Publishing Milo Yiannopoulos’ book is wrong. My magazine is fighting back

Simon & Schuster has given the Breitbart writer a $250,000 deal – so I decided the Chicago Review of Books would not cover any of its authors in 2017
ilo Yiannopoulos in Orlando, Florida, June 2016
‘Milo Yiannopoulos has told gay people to ‘get back in the closet’ and women to ‘log off’ the internet.’ Photograph: Drew Angerer/Getty Images

Last week, the literary world gasped when one of the largest publishers in the United States, Simon & Schuster, rewarded America’s most infamous internet troll, Milo Yiannopoulos, with a $250,000 book deal. But we probably should have seen it coming. After all, 2016 taught us that ridiculing women, people of colour, Muslims and members of the LGBTQ community can make someone immensely popular.

For Simon & Schuster, it can also be immensely profitable. During Yiannopoulos’s tenure at Breitbart – where he’s told gay people to “get back in the closet” and women to “log off” the internet – he has amassed more than 1 million followers on Facebook. Threshold Editions, the Simon & Schuster imprint dedicated to “innovative ideas of contemporary conservatism”, has a hit on its hands.

But Yiannapoulos is not a conservative intellectual leader with a political agenda. He’s a clickbait grifter who has made a name for himself spewing hate speech. As the editor-in-chief of a small literary review, I wanted Simon & Schuster to know that broadcasting his rhetoric would have real-world consequences. So I made a decision that has nothing to do with political ideology and everything to do with human rights and decency: the Chicago Review of Books will not cover a single Simon & Schuster book in 2017.

According to thousands of Twitter and Facebook users, our stance is equivalent to censorship, fascism and book-burning. By choosing not to review Simon & Schuster books for a year, they claim we’re contradicting both the first amendment and our own mission to cover “diverse voices”. In response, they’ve photoshopped my head onto a Nazi soldier, posted my photo with the caption “WARNING! This man was just accused of molesting young children!” and expressed their hope that the next wave of Chicago shootings might “take out” some of our editors.
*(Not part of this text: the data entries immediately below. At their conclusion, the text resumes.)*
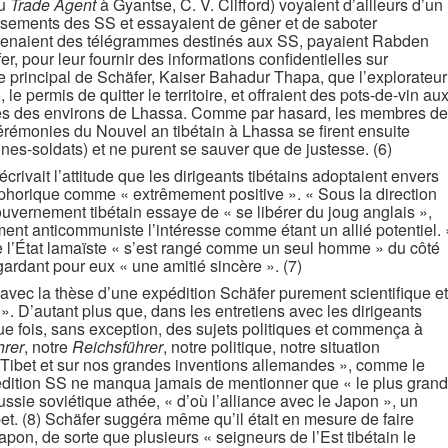
du
Trade Agent
à Gyantse, C. V. Clifford) voyaient d’ailleurs d’un
issements des SS et essayaient de gêner et de saboter
 retenaient des télégrammes destinés aux SS, payaient Rabden
r, pour leur fournir des informations confidentielles sur
rète principal de Schäfer, Kaiser Bahadur Thapa, que l’explorateur
 permis de quitter le territoire, et offraient des pots-de-vin au
es des environs de Lhassa. Comme par hasard, les membres de
 cérémonies du Nouvel an tibétain à Lhassa se firent ensuite
nes-soldats) et ne purent se sauver que de justesse. (6)
rivait l’attitude que les dirigeants tibétains adoptaient envers
horique comme « extrêmement positive ». « Sous la direction
gouvernement tibétain essaye de « se libérer du joug anglais »,
lument anticommuniste l’intéresse comme étant un allié potentiel. 
 l’État lamaïste « s’est rangé comme un seul homme » du côté
ardant pour eux « une amitié sincère ». (7)
avec la thèse d’une expédition Schäfer purement scientifique et
 ». D’autant plus que, dans les entretiens avec les dirigeants
ue fois, sans exception, des sujets politiques et commença à
hrer
, notre
Reichsführer
, notre politique, notre situation
u Tibet et sur nos grandes inventions allemandes », comme le
pédition SS ne manqua jamais de mentionner que « le plus grand
ssie soviétique athée, « d’où l’alliance avec le Japon », un
t. (8) Schäfer suggéra même qu’il était en mesure de faire
 Japon, de sorte que plusieurs « seigneurs de l’Est tibétain le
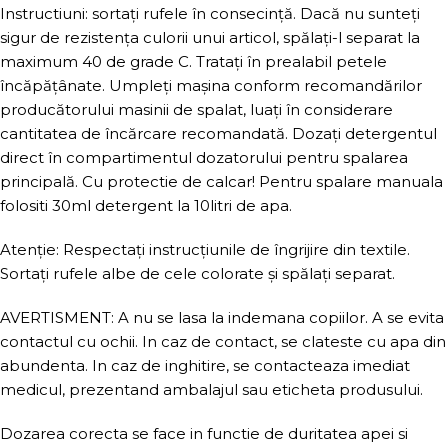
Instructiuni: sortați rufele în consecință. Dacă nu sunteți
sigur de rezistența culorii unui articol, spălați-l separat la
maximum 40 de grade C. Tratați în prealabil petele
încăpățânate. Umpleți mașina conform recomandărilor
producătorului masinii de spalat, luați în considerare
cantitatea de încărcare recomandată. Dozați detergentul
direct în compartimentul dozatorului pentru spalarea
principală. Cu protectie de calcar! Pentru spalare manuala
folositi 30ml detergent la 10litri de apa.
Atenție: Respectați instrucțiunile de îngrijire din textile.
Sortați rufele albe de cele colorate și spălați separat.
AVERTISMENT: A nu se lasa la indemana copiilor. A se evita
contactul cu ochii. In caz de contact, se clateste cu apa din
abundenta. In caz de inghitire, se contacteaza imediat
medicul, prezentand ambalajul sau eticheta produsului.
Dozarea corecta se face in functie de duritatea apei si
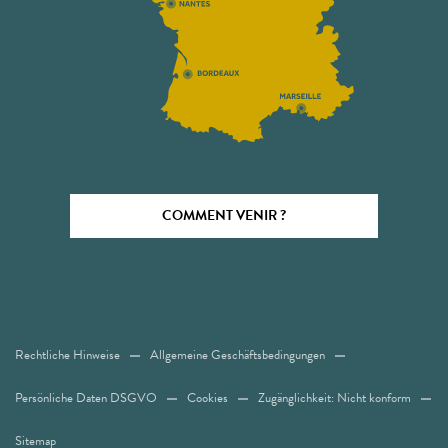
COMMENT VENIR ?
Rechtliche Hinweise
Allgemeine Geschäftsbedingungen
Persönliche Daten DSGVO
Cookies
Zugänglichkeit: Nicht konform
Sitemap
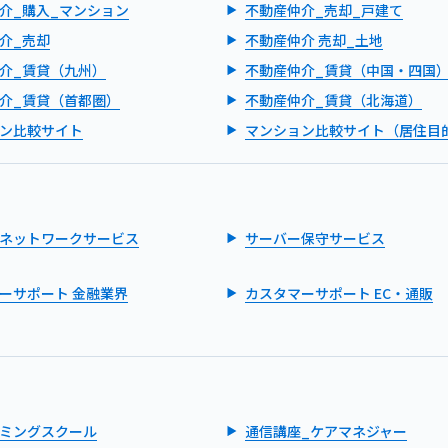
介_購入_マンション
不動産仲介_売却_戸建て
介_売却
不動産仲介 売却_土地
介_賃貸（九州）
不動産仲介_賃貸（中国・四国
介_賃貸（首都圏）
不動産仲介_賃貸（北海道）
ン比較サイト
マンション比較サイト（居住目
ネットワークサービス
サーバー保守サービス
ーサポート 金融業界
カスタマーサポート EC・通販
ミングスクール
通信講座_ケアマネジャー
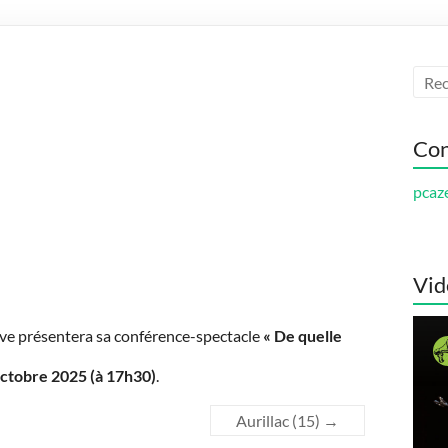
Con
pcaz
Vid
ve présentera sa conférence-spectacle
« De quelle
octobre 2025 (à 17h30)
.
Aurillac (15)
→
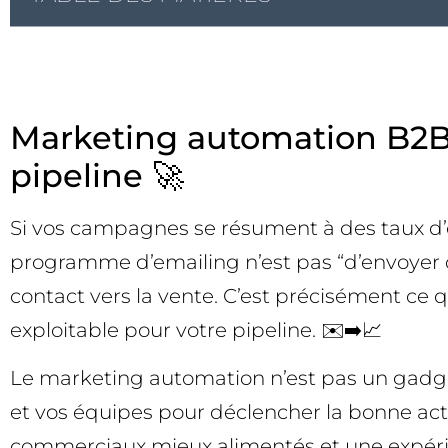
Marketing automation B2B :
pipeline 🚀
Si vos campagnes se résument à des taux d’ouv
programme d’emailing n’est pas “d’envoyer de
contact vers la vente. C’est précisément ce
exploitable pour votre pipeline. ✉️➡️📈
Le marketing automation n’est pas un gadget
et vos équipes pour déclencher la bonne acti
commerciaux mieux alimentés et une expéri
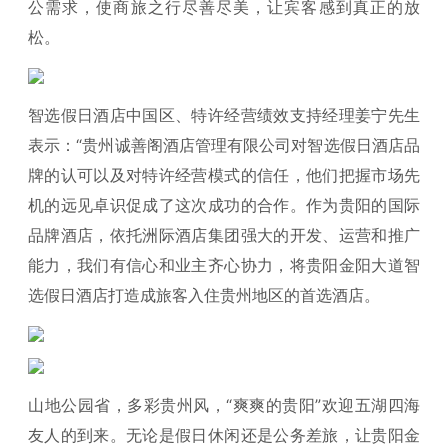
公需求，使商旅之行尽善尽美，让宾客感到真正的放
松。
智选假日酒店中国区、特许经营绩效支持经理姜宁先生
表示：“贵州诚善阁酒店管理有限公司对智选假日酒店品
牌的认可以及对特许经营模式的信任，他们把握市场先
机的远见卓识促成了这次成功的合作。作为贵阳的国际
品牌酒店，依托洲际酒店集团强大的开发、运营和推广
能力，我们有信心和业主齐心协力，将贵阳金阳大道智
选假日酒店打造成旅客入住贵州地区的首选酒店。
山地公园省，多彩贵州风，“爽爽的贵阳”欢迎五湖四海
友人的到来。无论是假日休闲还是公务差旅，让贵阳金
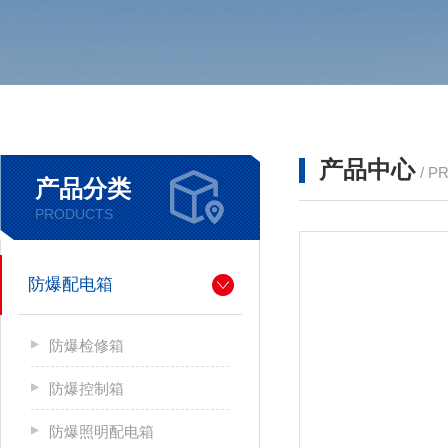
产品中心
/ P
产品分类
PRODUCTS
防爆配电箱
防爆检修箱
防爆控制箱
防爆照明配电箱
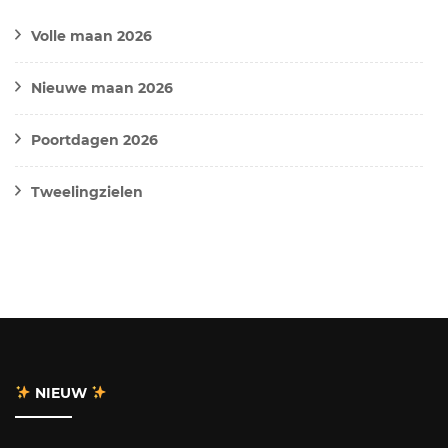
Volle maan 2026
Nieuwe maan 2026
Poortdagen 2026
Tweelingzielen
NIEUW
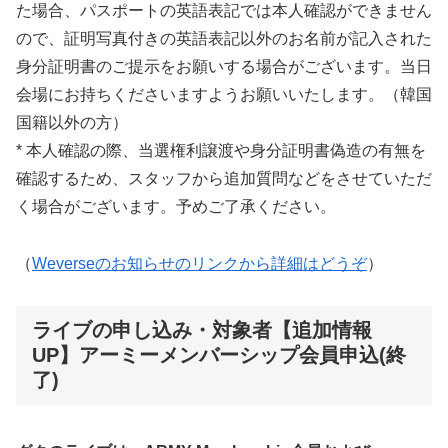
た場合、パスポートの英語表記では本人確認ができません
ので、証明写真付きの英語表記以外のお名前が記入された
身分証明書のご提示をお願いする場合がございます。当日
会場にお持ちくださいますようお願いいたします。（韓国
国籍以外の方）
* 本人確認の際、当選権利譲渡や身分証明書偽造の有無を
確認するため、スタッフから追加質問などをさせていただ
く場合がございます。予めご了承ください。
（
Weverseのお知らせのリンクから詳細はどうぞ
）
ライブの申し込み・対象者【追加情報
UP】アーミーメンバーシップ会員申込(終
了)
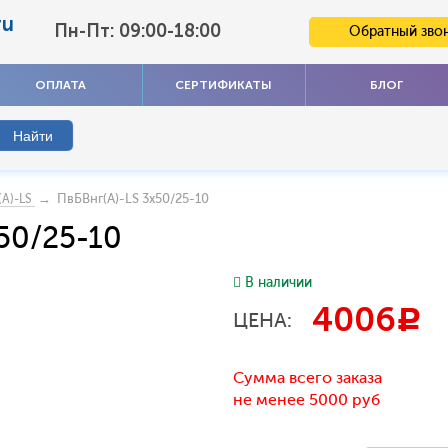
ru
Пн-Пт: 09:00-18:00
Обратный зво
ОПЛАТА
СЕРТИФИКАТЫ
БЛОГ
→ ПвБВнг(A)-LS 3x50/25-10
(A)-LS
50/25-10
В наличии
4006
c
ЦЕНА:
Сумма всего заказа
не менее 5000 руб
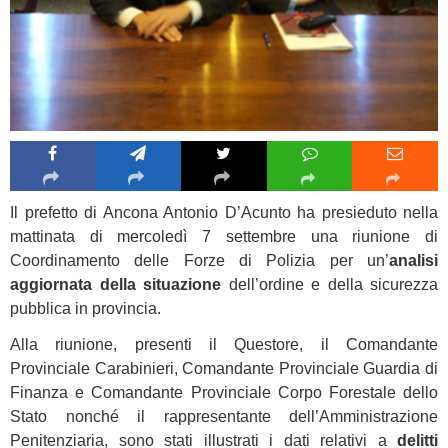
Il prefetto di Ancona Antonio D’Acunto ha presieduto nella
mattinata di mercoledì 7 settembre una riunione di
Coordinamento delle Forze di Polizia per un’
analisi
aggiornata della situazione
dell’ordine e della sicurezza
pubblica in provincia.
Alla riunione, presenti il Questore, il Comandante
Provinciale Carabinieri, Comandante Provinciale Guardia di
Finanza e Comandante Provinciale Corpo Forestale dello
Stato nonché il rappresentante dell’Amministrazione
Penitenziaria, sono stati illustrati i dati relativi a
delitti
But we aren’t infringing upon Yiannopoulos’s or Simon & Schuster’s free speech. Yiannopoulos has the constitutional right to say whatever he wants. He can call Leslie Jones a “black dude” who is “barely literate”. He can call Melissa McCarthy, Kristen Wiig and Kate McKinnon “fat” and “ugly”. He can call transgender people “mentally ill” and “retarded,” and mock a transgender student during a speech at her own school.

And of course, Simon & Schuster has every right to increase Yiannopoulos’s platform by publishing his book. However, free speech doesn’t protect anyone from repercussions in a free market. The literary community – and society at large – has the freedom to respond in kind. That’s why the UK division of Simon & Schuster has decided not to publish Yiannopoulos’s book. It’s why some professionals, such as author Danielle Henderson and audiobook producer Emmett Plant, are reconsidering their relationships with the publisher.

Some writers, editors and publicists have pointed out that our decision isn’t fair to hundreds of other Simon & Schuster authors who had nothing to do with the publisher’s decision to sign Yiannopoulos. I agree. It’s unfair. Simon & Schuster will publish some wonderful books in 2017 through imprints I admire, such as 37 Ink, Salaam Reads and Touchstone. But I strongly believe the literary community must hold the publisher accountable.

Why? Because rhetoric like his – which targets racial, religious and cultural minorities – invites discrimination. It arguably encourages people such as Omar Mateen and Dylann Roof to think of entire groups of people as less than human. And in his 2012 book The Harm in Hate Speech, legal philosopher Jeremy Waldron writes that hate speech sends a clear message to its victims: “Don’t be fooled into thinking you are welcome here.”

In a statement, Simon & Schuster assured readers they “do not and never have condoned discrimination or hate speech in any form”. But how is handing a purveyor of hate speech a $250,000 megaphone not condoning his rhetoric? And as an editor and book critic, how is giving Simon & Schuster free publicity not condoning their decision?

After the Chicago Review of Books attracted so much attention for our stance, and writers more talented than me asked us to reconsider, I lost sleep. But on Saturday, when the biographer of a lesbian artist criticised Simon & Schuster, Yiannopoulos responded: “There is only one place for lesbians: porn.”

I remain convinced that to protect the victims of discrimination from its traumatic and sometimes deadly consequences, the literary community must stand against anyone – author or publisher – who peddles hate speech for profit.